▶ **Your instructions**
Please write the next passage of the Databricks Lakehouse Platform text, picking up right after its final sentence about dashboards.

▶ **Selected extract**
- - -

Conceptual view of the Databricks Lakehouse Platform: different data types (structured, semi-structured, etc.) come into the platform and land in an open data lake. Delta Lake (which we'll discuss below) is added to that data lake, providing an added layer to your data lake that provides structure and governance to your organization's data. This data is then used to drive business use-cases in data engineering, business intelligence and SQL analytics, real-time data applications, and data science and machine learning.

iamge info

1. Databricks Lakehouse Platform for Data Engineering: Delta Lake

When data arrives into the Lakehouse Platform, it lands into your organization’s open data lake. By adding Delta Lake to that open data lake, you achieve the "Lakehouse" part of the platform. In other words, the Lakehouse is essentially an open data lake with Delta Lake placed on top of it.

Delta Lake is an open-source storage layer that brings data reliability to data lakes. When we talk about data reliability, we refer to the accuracy and completeness of your data. In other words, Delta Lake working in conjunction with a data lake is what lays the foundation for your Lakehouse - that combination guarantees that your data is what you need for your use-cases via:

  • ACID transactions, which are database transaction properties that guarantee data validity. With ACID transactions, you don’t have to worry about missing data or inconsistencies in your data from interrupted or deleted operational transactions because changes to your data are performed as if they are a single operation.
  • Indexing, which allows you to get an unordered table (which might be inefficient to query) into an order that will maximize the efficiency of your queries
  • Table access control lists (ACLs), or governance mechanisms that ensure that only users who should have access to data can access it
  • Expectation-setting, which refers to the ability for you to configure Delta Lake based on your workload patterns and business needs

iamge info

With Delta Lake, data engineers can architect pipelines for continuous data flow and refinement using Delta’s architectural model, shown in the image below. It allows data engineers to build pipelines that begin with raw data as a “single source of truth” from which everything flows. Subsequent transformations and aggregations can be recalculated and validated to ensure that business-level aggregate tables are still reflective of the underlying data, even as downstream users refine the data and introduce context-specific structure.

iamge info

2. Databricks Lakehouse Platform for BI & SQL Analytics: Databricks SQL

Databricks SQL provides SQL users a SQL-native Interface to write queries that explore their organization’s Delta Lake table. Regularly used SQL code can be saved as snippets for quick reuse, and query results can be cached to keep the query short.

Once queries are built, Databricks SQL also allows analysts to make sense of the results through a wide variety of visualizations. The visualizations can be organized into dashboards through a drag-and-drop interface. Dashboards can be easily shared with other users to provide insights. They are also configurable to automatically refresh and alert your team to meaningful changes in your data.

- - -

▶ **Information provided**

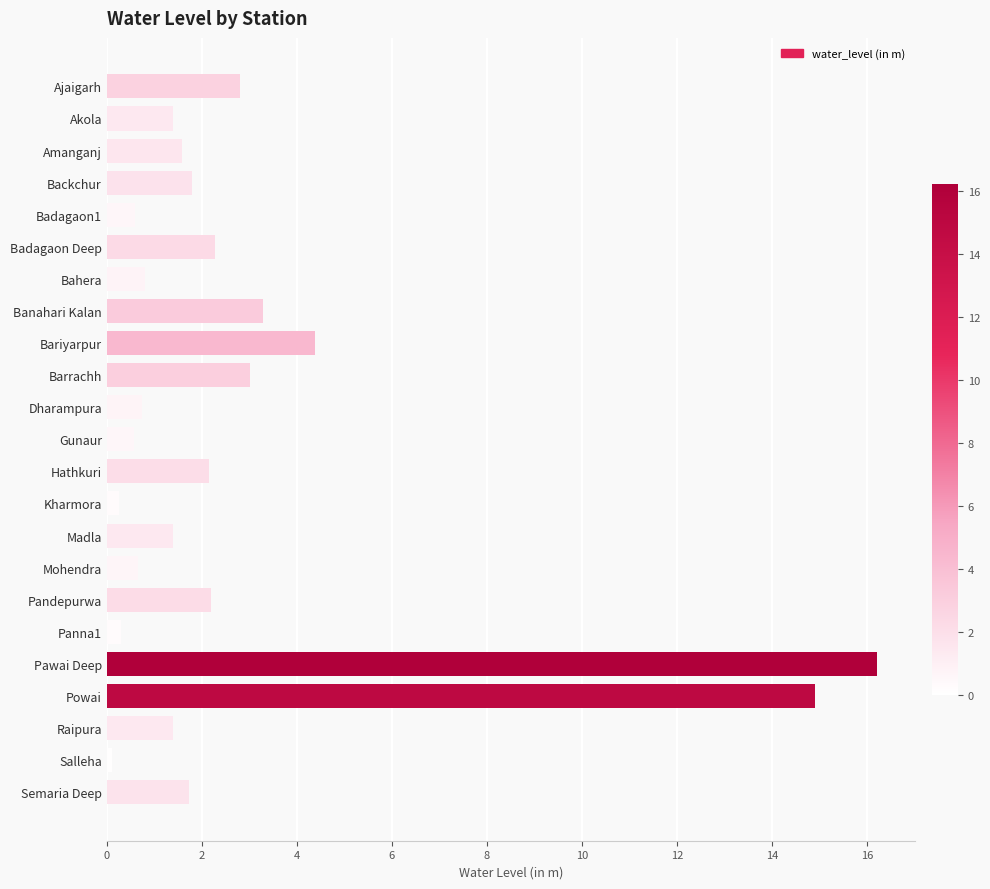

Which has a higher value, Powai or Kharmora?

Powai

- - -

▶ **Exercise answer**
Since Databricks SQL was designed to work with Delta Lake, practitioners get the performance optimizations, governance, and reliability that come with that.

Plus, it supports existing BI tools, which means that you can use your preferred visualization tools to query your organization’s Lakehouse.

3. Databricks Lakehouse Platform for Data Science & Machine Learning: Databricks Machine Learning

Databricks Machine Learning (Databricks ML) was created for machine learning teams to explore data, prepare and process data, build and test machine learning models, deploy those models, and optimize them. In other words, it is the part of the Databricks Lakehouse Platform tailored for machine learning teams to work on their projects throughout the entire machine learning lifecycle.

In addition to Managed MLflow, other Databricks ML components include Databricks Collaborative Notebooks, the Databricks Machine Learning Runtime, Feature Store, AutoML, and Model Serving.

Component Description
Databricks Collaborative Notebooks Collaborative notebooks are web-based interfaces that contain runnable code, visualizations, and narrative text. They are used in data science and machine learning to perform exploratory data analysis and build machine learning models. They support multiple programming languages (SQL, Scala, R, Python, and Java), built-in data visualizations, automatic versioning, and the ability to automate processes iamge info
Databricks Machine Learning Runtime The Machine Learning Runtime (MLR) provides data scientists and ML practitioners with scalable computing resources that come with built-in popular data science frameworks (interfaces that help data practitioners quickly build and deploy machine learning models). It provides an optimized computing environment for machine learning workflows iamge info
Feature Store Feature Store provides data teams with the ability to streamline their work by creating new features to use in their machine learning models, exploring and reusing existing features, and building training data sets.
Auto ML AutoML fast tracks the machine learning workflow by providing training code for trial runs of models - data scientists can use this code to quickly assess the feasibility of using a data set for machine learning or to get a quick sanity check on the direction of an ML project.
Managed MLflow Managed MLflow is built on top of MLflow, an open-source platform developed by Databricks to help manage the complete machine learning lifecycle. With MLflow, you can track machine learning experiments, manage machine learning models, and deploy those models.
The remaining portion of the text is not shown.